Black squid ink pasta with grilled baby squid.
To state that this black squid ink pasta is expensive is an understatement. At £3,75 per 500g it is expensive. These days, you can get some decent spaghetti for about £0,50 per 500g, so being 7.5 times more expensive this black squid ink pasta should really deliver.
Or is it a fad, a novelty, something more for the show than taste? I’ve kept the recipe simple, so I can try to taste the difference in the spaghetti.
- 100g black squid ink pasta (spaghetti)
- 3pcs baby squid (cleaned)
- 3 garlic gloves
- 2 spoons good olive oil
- salt & black pepper
- Boil the pasta according to the package instructions.
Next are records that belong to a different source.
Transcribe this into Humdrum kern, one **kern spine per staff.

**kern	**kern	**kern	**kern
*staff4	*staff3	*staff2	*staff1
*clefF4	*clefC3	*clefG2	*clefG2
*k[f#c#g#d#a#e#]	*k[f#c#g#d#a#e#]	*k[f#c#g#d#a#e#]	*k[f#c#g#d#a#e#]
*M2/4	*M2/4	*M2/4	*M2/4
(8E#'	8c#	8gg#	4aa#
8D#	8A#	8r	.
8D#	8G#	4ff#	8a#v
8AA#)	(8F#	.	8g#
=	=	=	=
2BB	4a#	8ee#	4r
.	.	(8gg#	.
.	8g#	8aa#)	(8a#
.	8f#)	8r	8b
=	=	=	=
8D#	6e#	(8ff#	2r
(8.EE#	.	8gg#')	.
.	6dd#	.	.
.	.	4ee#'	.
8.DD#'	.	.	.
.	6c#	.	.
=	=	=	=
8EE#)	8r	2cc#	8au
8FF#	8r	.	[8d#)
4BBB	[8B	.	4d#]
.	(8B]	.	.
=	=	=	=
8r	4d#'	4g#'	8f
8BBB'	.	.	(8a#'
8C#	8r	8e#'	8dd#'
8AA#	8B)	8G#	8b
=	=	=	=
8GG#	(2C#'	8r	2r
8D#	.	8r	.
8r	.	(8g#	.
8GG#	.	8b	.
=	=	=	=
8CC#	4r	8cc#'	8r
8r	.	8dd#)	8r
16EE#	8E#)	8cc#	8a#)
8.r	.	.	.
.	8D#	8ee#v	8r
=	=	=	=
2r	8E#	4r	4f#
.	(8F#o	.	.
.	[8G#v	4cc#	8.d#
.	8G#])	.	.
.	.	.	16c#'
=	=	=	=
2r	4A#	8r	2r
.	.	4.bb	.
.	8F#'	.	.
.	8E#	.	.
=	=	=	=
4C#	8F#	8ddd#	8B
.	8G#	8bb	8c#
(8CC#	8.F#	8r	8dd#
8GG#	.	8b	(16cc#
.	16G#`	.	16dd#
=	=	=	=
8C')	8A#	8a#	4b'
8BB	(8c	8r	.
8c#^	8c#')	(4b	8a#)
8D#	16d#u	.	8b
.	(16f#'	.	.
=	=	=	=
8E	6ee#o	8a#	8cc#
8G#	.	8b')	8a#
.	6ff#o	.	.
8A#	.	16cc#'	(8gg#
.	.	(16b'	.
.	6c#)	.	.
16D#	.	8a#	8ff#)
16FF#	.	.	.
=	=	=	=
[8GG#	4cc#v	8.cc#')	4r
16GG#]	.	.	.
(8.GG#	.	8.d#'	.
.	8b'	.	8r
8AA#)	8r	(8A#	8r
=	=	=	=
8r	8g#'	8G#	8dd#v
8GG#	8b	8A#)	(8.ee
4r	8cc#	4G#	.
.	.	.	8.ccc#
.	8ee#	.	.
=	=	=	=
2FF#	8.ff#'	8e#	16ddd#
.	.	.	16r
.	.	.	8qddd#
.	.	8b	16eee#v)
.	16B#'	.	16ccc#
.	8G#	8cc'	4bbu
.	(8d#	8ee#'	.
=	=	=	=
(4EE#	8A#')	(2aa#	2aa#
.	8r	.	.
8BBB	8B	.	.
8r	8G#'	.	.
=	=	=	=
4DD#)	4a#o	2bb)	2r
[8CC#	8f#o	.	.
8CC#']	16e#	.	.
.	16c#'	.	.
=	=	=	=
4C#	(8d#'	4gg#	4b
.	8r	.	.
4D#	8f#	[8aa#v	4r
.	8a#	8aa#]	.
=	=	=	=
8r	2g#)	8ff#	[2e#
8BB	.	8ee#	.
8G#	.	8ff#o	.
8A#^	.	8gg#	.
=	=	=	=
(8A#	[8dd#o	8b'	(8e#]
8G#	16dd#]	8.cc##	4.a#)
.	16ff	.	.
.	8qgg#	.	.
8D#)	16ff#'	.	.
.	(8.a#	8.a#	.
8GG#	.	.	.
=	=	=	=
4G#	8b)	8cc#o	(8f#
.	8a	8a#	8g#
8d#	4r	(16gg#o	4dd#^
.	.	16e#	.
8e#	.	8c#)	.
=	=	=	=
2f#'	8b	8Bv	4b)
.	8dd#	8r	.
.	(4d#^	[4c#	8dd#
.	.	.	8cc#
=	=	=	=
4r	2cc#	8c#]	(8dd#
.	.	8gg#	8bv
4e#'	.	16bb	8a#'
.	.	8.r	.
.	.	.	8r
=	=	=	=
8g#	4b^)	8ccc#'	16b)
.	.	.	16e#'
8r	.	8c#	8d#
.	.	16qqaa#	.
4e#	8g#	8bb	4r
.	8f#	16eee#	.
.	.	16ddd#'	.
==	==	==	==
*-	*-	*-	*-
Keep them as "al dente" or boil them as soft as you want really.
- Heat up the olive oil in a small pan and add the thinly sliced garlic, fry on a small heat until they start to catch on colour.
- Grill the baby squid, on a very hot griddle pan or bbq for 1 max 2 minutes on each side.
- Season with salt and pepper.
- Mix the oil and garlic with the hot black squid ink pasta, add the grilled squid and serve.
Tastewise? I’m not sure. I’ll give them another chance since I still have more than half a pack left. But at first impressions, I wasn’t too impressed. At least not 7.5 times more impressed than a decent pack of spaghetti.